Worker Advocate: How Dare You Threaten National Right to Work and Its Supporters on National TV, Mr. Gettelfinger!
Angry auto union boss blames voluntary unionism group for the auto industry's problems, wants a list of the group's financial backers
Washington, DC (December 12, 2008) – Mark Mix, President of the National Right to Work Legal Defense Foundation, made the following statement today in response to United Auto Workers (UAW) union president Ron Gettelfinger's angry lashing out on national television at the legal foundation's efforts to defend workers from forced unionism abuse:
"How dare you blame the current debacle in the automotive business on efforts to give workers the right to join or not join a union. These problems have been caused by the forced unionism stranglehold you currently enjoy.

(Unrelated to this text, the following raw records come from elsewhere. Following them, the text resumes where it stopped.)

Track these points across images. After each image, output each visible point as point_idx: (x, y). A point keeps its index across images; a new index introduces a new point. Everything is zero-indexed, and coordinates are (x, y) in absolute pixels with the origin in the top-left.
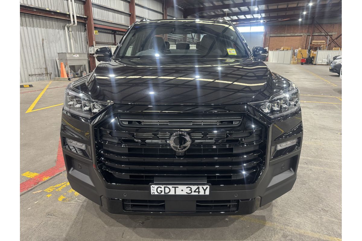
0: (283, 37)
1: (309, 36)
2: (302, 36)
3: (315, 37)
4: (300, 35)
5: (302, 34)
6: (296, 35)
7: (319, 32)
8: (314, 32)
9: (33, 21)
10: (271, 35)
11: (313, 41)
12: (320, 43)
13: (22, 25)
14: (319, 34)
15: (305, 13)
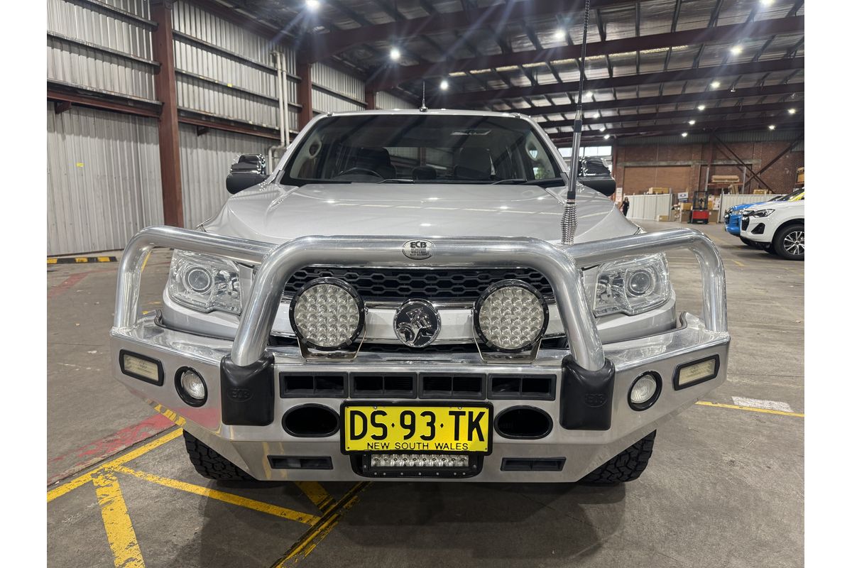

"Make no mistake; you will never get your hands on the list of the National Right to Work Foundation's contributors. Over the years, hundreds of thousands of generous Americans have helped our organization provide free legal aid to the employee victims of your forced unionism hierarchy. We will NEVER allow these folks to be put into harm's way by making their identities known to your goons."

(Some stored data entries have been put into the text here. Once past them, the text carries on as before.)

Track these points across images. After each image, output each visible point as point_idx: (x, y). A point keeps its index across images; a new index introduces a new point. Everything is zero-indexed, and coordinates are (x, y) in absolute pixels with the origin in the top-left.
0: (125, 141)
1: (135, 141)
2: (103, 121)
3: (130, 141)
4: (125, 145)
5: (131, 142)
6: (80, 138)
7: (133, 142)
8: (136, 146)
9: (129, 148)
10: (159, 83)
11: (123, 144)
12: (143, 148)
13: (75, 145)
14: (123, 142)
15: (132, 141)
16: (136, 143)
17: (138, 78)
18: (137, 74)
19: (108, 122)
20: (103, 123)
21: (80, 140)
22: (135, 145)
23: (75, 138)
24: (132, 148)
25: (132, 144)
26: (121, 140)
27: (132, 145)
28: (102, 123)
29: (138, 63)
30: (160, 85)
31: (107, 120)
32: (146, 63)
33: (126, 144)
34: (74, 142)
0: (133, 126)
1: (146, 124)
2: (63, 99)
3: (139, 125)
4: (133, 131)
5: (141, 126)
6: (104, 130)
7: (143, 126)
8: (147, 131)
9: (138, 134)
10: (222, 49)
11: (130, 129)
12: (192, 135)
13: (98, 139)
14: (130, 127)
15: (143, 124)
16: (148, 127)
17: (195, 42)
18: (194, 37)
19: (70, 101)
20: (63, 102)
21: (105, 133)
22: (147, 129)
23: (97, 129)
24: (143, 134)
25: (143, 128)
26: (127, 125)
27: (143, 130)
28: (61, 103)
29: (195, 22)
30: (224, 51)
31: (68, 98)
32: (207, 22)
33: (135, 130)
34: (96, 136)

Ron Gettelfinger held a press conference aired today on various television networks in which he implied the union hierarchy's problems result from external factors, rather than forced unionism that has brought the Big Three to its knees. "We've [sic] also up against National Right to Work Legal Defense Foundation who we don't even know who they are, because we can't find out who their contributors are," he announced.
Gettelfinger was referencing a 13-year legal battle by the UAW and 12 other international unions intended to force the National Right to Work Legal Defense Foundation to reveal the names and addresses of its contributors. During the litigation, union lawyers finally admitted they wanted to send the contributor list to local union chiefs all over the country. They wanted to make “discreet inquiries” about the contributors in their areas.
Ultimately this largest multi-union lawsuit in history ended in a loss for union lawyers, but not after lower courts had nearly thrown then-Foundation president Reed Larson in jail twice for defiance of court orders demanding release of the contributor list.
The Foundation’s support comes from all kinds of people -- union members, nonunion employees, small business owners, charitable foundations and others. Many of them would be subjected to vicious retaliation if the union bosses could just learn their identities. Blacklisting, beatings, bombings, and arson are just a few of the tactics union “enforcers” use against those who oppose them.